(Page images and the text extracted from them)

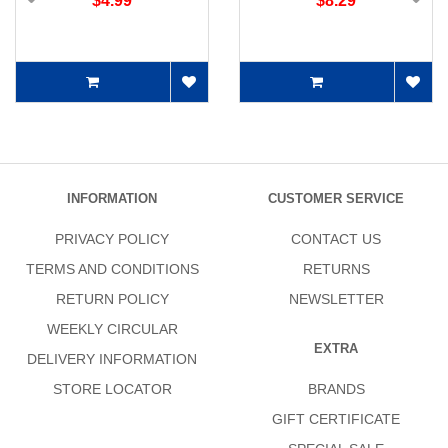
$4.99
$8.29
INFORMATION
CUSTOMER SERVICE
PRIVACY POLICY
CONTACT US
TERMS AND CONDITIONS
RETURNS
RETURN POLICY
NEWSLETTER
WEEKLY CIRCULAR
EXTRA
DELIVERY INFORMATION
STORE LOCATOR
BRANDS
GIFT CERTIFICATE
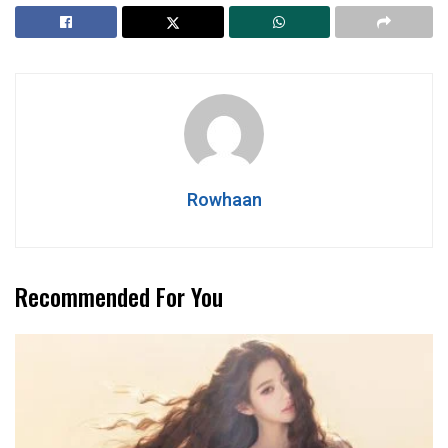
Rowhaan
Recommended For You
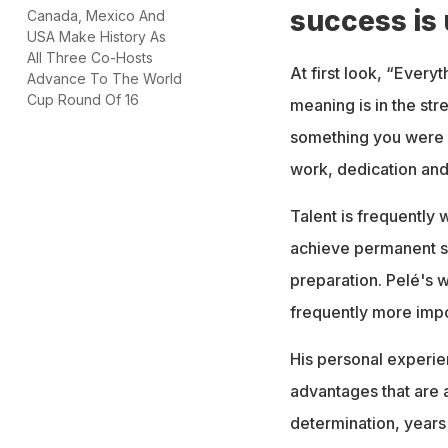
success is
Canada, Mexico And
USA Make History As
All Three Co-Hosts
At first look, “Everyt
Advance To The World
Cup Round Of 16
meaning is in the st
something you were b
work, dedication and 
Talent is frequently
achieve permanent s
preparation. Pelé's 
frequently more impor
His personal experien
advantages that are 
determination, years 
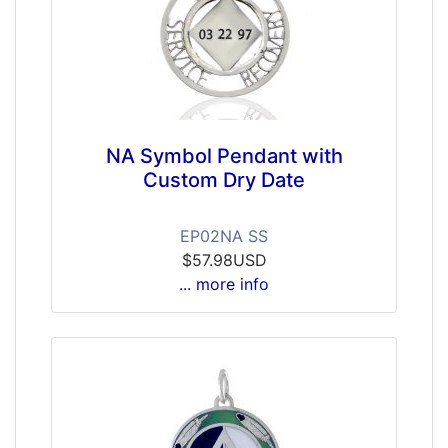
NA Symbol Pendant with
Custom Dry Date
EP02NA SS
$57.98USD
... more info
---
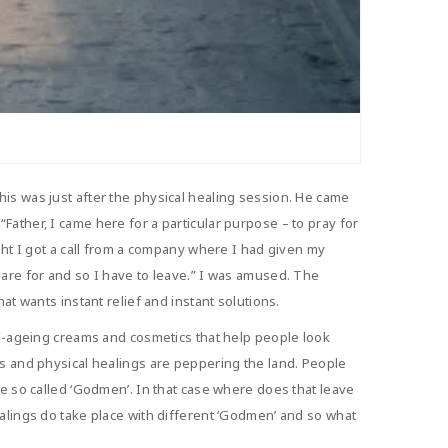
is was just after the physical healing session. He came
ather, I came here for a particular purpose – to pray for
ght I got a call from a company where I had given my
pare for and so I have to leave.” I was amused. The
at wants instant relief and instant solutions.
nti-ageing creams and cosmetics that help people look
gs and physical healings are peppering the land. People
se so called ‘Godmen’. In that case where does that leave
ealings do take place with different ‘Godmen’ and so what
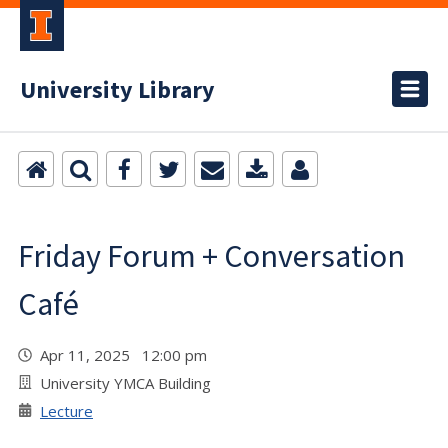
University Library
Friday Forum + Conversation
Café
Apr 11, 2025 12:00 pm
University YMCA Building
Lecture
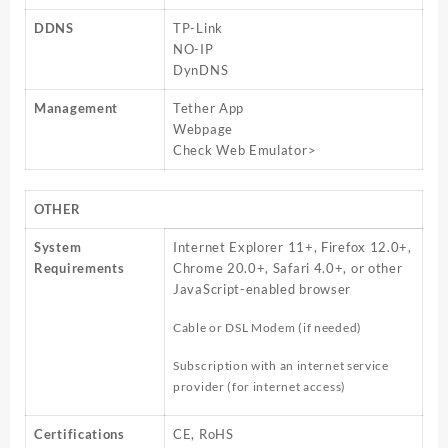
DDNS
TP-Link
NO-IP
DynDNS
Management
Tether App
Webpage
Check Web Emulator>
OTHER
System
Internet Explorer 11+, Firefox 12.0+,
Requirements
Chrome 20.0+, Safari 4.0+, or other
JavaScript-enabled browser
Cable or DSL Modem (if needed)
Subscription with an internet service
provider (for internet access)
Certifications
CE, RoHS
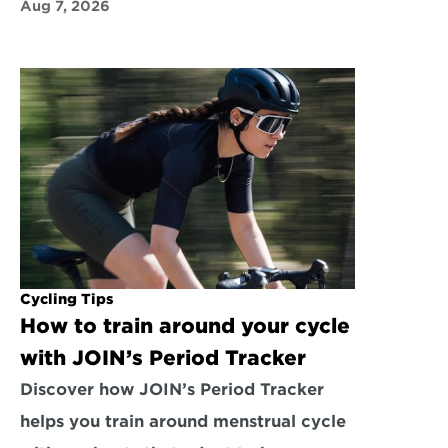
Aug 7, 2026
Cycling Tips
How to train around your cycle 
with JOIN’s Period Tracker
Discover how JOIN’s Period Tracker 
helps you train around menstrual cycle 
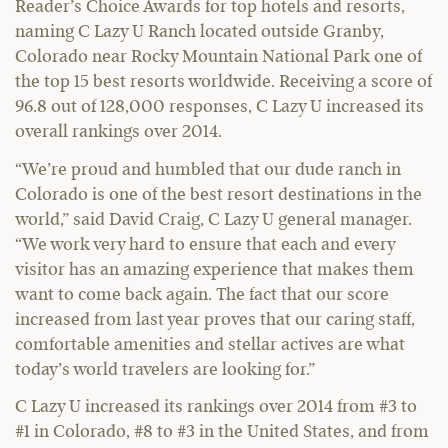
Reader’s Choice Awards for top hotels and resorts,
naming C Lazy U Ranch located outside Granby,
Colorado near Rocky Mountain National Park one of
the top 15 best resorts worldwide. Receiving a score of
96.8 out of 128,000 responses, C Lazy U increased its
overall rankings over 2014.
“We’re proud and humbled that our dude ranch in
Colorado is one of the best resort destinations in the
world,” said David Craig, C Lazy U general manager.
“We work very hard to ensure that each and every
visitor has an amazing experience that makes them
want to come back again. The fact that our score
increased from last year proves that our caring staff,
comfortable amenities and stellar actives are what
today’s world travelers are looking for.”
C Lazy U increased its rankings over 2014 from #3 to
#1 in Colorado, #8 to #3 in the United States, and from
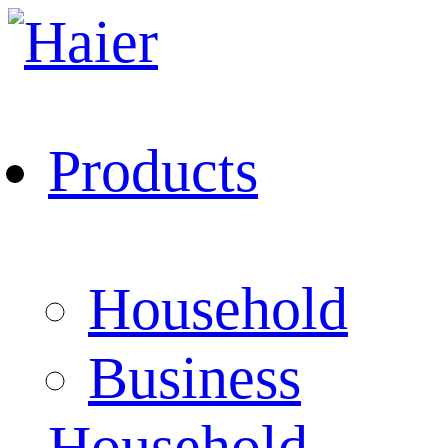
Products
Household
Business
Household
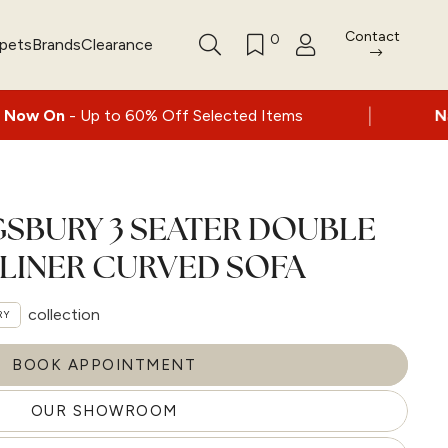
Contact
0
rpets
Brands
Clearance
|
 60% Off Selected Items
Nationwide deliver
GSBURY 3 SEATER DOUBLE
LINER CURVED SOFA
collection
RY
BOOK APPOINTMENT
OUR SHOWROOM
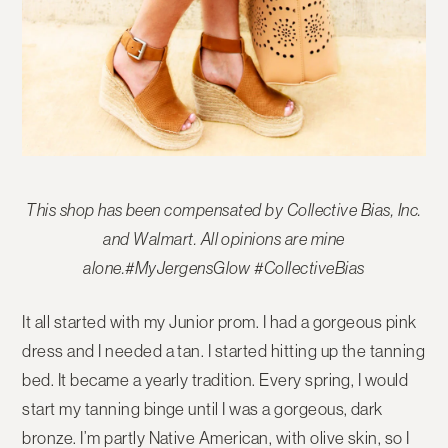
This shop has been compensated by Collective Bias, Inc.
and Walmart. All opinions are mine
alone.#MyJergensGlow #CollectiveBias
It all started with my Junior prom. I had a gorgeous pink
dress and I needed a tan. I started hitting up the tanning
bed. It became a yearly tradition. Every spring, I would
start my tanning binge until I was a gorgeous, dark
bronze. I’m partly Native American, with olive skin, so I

WHAT TO WORK ON => Copy out again, word for word, every line from the one containing "This shop has" through the one containing "bronze. I’m partly", with both of those lines included.

TASK RESULT =>
This shop has been compensated by Collective Bias, Inc.
and Walmart. All opinions are mine
alone.#MyJergensGlow #CollectiveBias
It all started with my Junior prom. I had a gorgeous pink
dress and I needed a tan. I started hitting up the tanning
bed. It became a yearly tradition. Every spring, I would
start my tanning binge until I was a gorgeous, dark
bronze. I’m partly Native American, with olive skin, so I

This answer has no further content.